▶ **Request**: Rewrite the lines below from the start through the line containing "the risks they face because of environmental", inclusive, with "financial institutions" swapped for "lenders" and nothing else changed. Leave the pictures out.

▶ **Supplied material**:
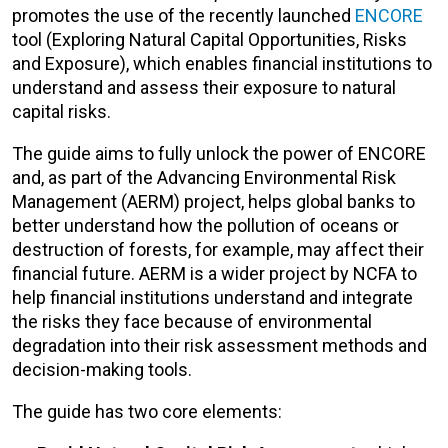
promotes the use of the recently launched
ENCORE
tool (Exploring Natural Capital Opportunities, Risks
and Exposure), which enables financial institutions to
understand and assess their exposure to natural
capital risks.
The guide aims to fully unlock the power of ENCORE
and, as part of the Advancing Environmental Risk
Management (AERM) project, helps global banks to
better understand how the pollution of oceans or
destruction of forests, for example, may affect their
financial future. AERM is a wider project by NCFA to
help financial institutions understand and integrate
the risks they face because of environmental
degradation into their risk assessment methods and
decision-making tools.
The guide has two core elements:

▶ **Answer box**:
promotes the use of the recently launched
ENCORE
tool (Exploring Natural Capital Opportunities, Risks
and Exposure), which enables lenders to
understand and assess their exposure to natural
capital risks.
The guide aims to fully unlock the power of ENCORE
and, as part of the Advancing Environmental Risk
Management (AERM) project, helps global banks to
better understand how the pollution of oceans or
destruction of forests, for example, may affect their
financial future. AERM is a wider project by NCFA to
help lenders understand and integrate
the risks they face because of environmental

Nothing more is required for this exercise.